◆ QUÉ SE PIDE
Según el texto sobre la recaptura del Chapo Guzmán, ¿qué día se publicó en Rolling Stone el artículo de Sean Penn?

◆ TEXTO SELECCIONADO
· · · · · · ·
Revista
Proceso # 2048, 30 de enero de 2016
La
recaptura y la conquista mediática del Estado/*Oswaldo Zavala es narrador, periodista y profesor investigador de literatura latinoamericana en el College of Staten Island y en The Graduate Center de la City University of New York (CUNY). Se especializa en narrativa fronteriza y representaciones culturales del narcotráfico en México y Estados Unidos. Actualmente prepara un estudio académico sobre la dimensión política de las narconarrativas de los últimos 20 años.
Al
comparar datos que los órganos de seguridad y la prensa difundieron sobre la
recaptura del Chapo Guzmán, el investigador Oswaldo Zavala encuentra que la
figura del capo sinaloense se ha mitificado en gran medida como una estrategia
del Estado para imponer en los medios ese fetiche e incluso condicionar las
formas de imaginar el narcotráfico.
En
una de las tantas escenas legendarias de El Padrino III, Vince Corleone
(interpretado por Andy García) se encuentra con Don Luchessi, uno de los
oscuros gángsteres que acechan a su tío Michael Corleone (Al Pacino) en la
última parte de la célebre trilogía de Francis Ford Coppola. Cuando Vince
admite no entender de política y finanzas, Don Luchessi emplea una metáfora
elocuente para educar a un hombre impulsivo y visceral que sólo sabe de
violencia: “Tú entiendes de armas. Las finanzas son un arma. La política es
saber cuándo apretar el gatillo”.
Convendría
recordar esas líneas que apuntan hacia una reflexión más aguda y productiva de
lo que hasta ahora se ha comentado en torno a la reciente recaptura de Joaquín
El Chapo Guzmán, preso por tercera vez después de fugarse en dos ocasiones de
penales de máxima seguridad. Aunque al parecer se ha pensado la caída del capo
en términos políticos y policiales, los análisis más atendidos han reiterado la
absurda mitología que contradictoriamente convierte al Chapo en el mayor
criminal de la historia occidental aun después de ser humillado y exhibido por
el Estado mexicano con su tercera captura. A esto se ha sumado el artículo
publicado el 9 de enero —un día después de la detención del Chapo— por el actor
estadunidense Sean Penn en la revista Rolling Stone sobre el encuentro que él y
la actriz mexicana Kate del Castillo sostuvieron con el traficante en Sinaloa
el 2 de octubre. El texto de Penn ha sido menospreciado y condenado por
numerosos narradores, periodistas y académicos como un riesgoso ejercicio de
egocentrismo y una oportunidad periodística supuestamente desperdiciada.
Contra
esas opiniones, propongo discutir la captura del Chapo y la crónica de su
entrevista con Sean Penn y Kate del Castillo como eventos significativos que
permiten un acercamiento inusual a la realidad del narcotráfico y que plantea
ciertas interrogantes sobre el operativo mismo de captura y el papel que la
revista Rolling Stone tuvo en este incidente. Más allá de la superficial
lectura que se ha hecho de ambos episodios, considero la detención del
traficante y su encuentro con los actores como singulares avistamientos del
crimen organizado en México.
· · · · · · ·
◆ MATERIAL DE CONSULTA
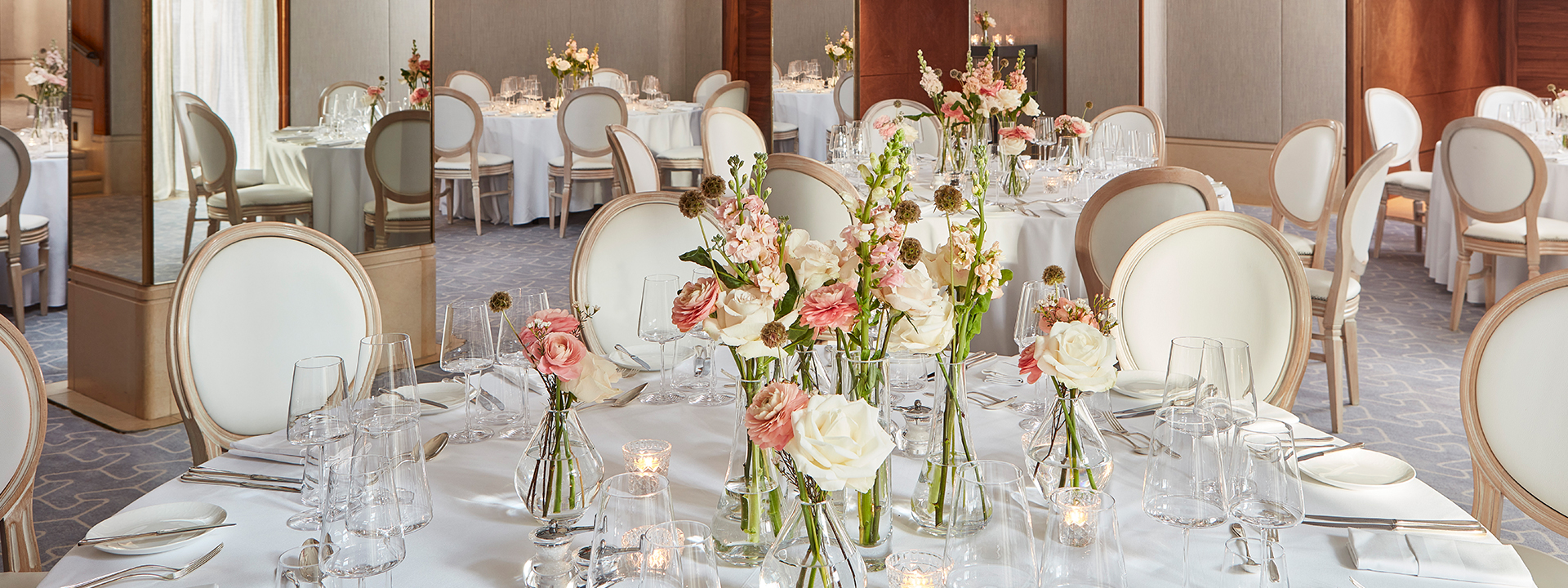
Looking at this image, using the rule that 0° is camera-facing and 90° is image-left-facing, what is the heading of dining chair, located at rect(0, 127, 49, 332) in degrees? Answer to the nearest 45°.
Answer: approximately 225°

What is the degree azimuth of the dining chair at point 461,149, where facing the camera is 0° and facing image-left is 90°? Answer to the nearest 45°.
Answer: approximately 225°

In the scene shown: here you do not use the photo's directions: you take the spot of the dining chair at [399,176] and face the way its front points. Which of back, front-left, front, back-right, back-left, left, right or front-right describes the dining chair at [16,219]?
front-left

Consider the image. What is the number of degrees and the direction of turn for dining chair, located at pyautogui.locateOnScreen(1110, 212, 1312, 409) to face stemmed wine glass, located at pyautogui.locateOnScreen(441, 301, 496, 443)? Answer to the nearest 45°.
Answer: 0° — it already faces it

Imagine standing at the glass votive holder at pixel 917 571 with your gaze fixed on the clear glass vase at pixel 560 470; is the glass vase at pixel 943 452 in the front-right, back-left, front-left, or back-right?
front-right

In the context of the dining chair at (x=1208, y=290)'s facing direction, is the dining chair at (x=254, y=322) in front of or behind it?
in front

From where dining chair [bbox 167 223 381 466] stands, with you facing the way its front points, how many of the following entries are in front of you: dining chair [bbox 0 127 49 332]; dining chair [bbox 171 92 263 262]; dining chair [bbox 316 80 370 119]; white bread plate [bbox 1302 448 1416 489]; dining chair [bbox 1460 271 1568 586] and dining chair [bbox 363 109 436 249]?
2

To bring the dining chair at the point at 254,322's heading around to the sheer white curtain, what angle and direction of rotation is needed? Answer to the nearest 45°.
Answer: approximately 135° to its left

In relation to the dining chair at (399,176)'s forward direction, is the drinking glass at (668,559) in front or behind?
behind

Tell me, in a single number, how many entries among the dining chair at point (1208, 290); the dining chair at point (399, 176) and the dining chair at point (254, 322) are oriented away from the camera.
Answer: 1

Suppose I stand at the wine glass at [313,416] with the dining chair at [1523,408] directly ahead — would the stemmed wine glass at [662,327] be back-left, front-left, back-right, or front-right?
front-left

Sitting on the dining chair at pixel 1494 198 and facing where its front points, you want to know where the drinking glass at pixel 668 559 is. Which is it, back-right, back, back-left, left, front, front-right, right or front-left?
back-right

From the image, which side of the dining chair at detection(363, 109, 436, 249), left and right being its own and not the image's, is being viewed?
back

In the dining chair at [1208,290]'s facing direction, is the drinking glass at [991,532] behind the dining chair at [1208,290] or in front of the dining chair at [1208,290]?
in front
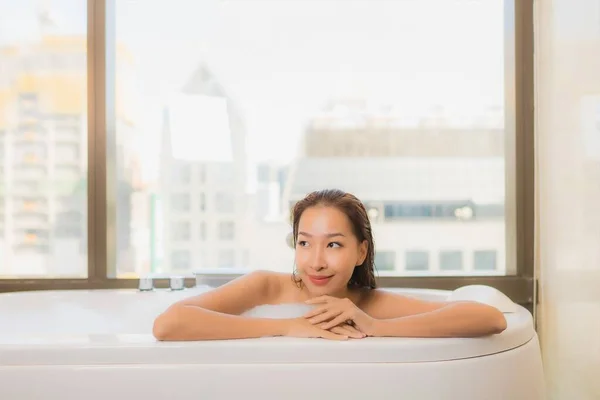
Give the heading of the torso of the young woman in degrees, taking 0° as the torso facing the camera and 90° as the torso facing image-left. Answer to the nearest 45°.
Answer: approximately 0°

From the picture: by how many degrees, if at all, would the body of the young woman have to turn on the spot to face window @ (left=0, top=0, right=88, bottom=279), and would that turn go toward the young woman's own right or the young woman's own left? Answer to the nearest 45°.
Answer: approximately 135° to the young woman's own right

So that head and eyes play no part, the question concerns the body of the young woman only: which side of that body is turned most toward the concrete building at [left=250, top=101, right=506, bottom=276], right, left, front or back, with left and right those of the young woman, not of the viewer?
back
· · · · · · ·
◆ RESPUESTA
El 9 de enero, un día después de la detención del Chapo.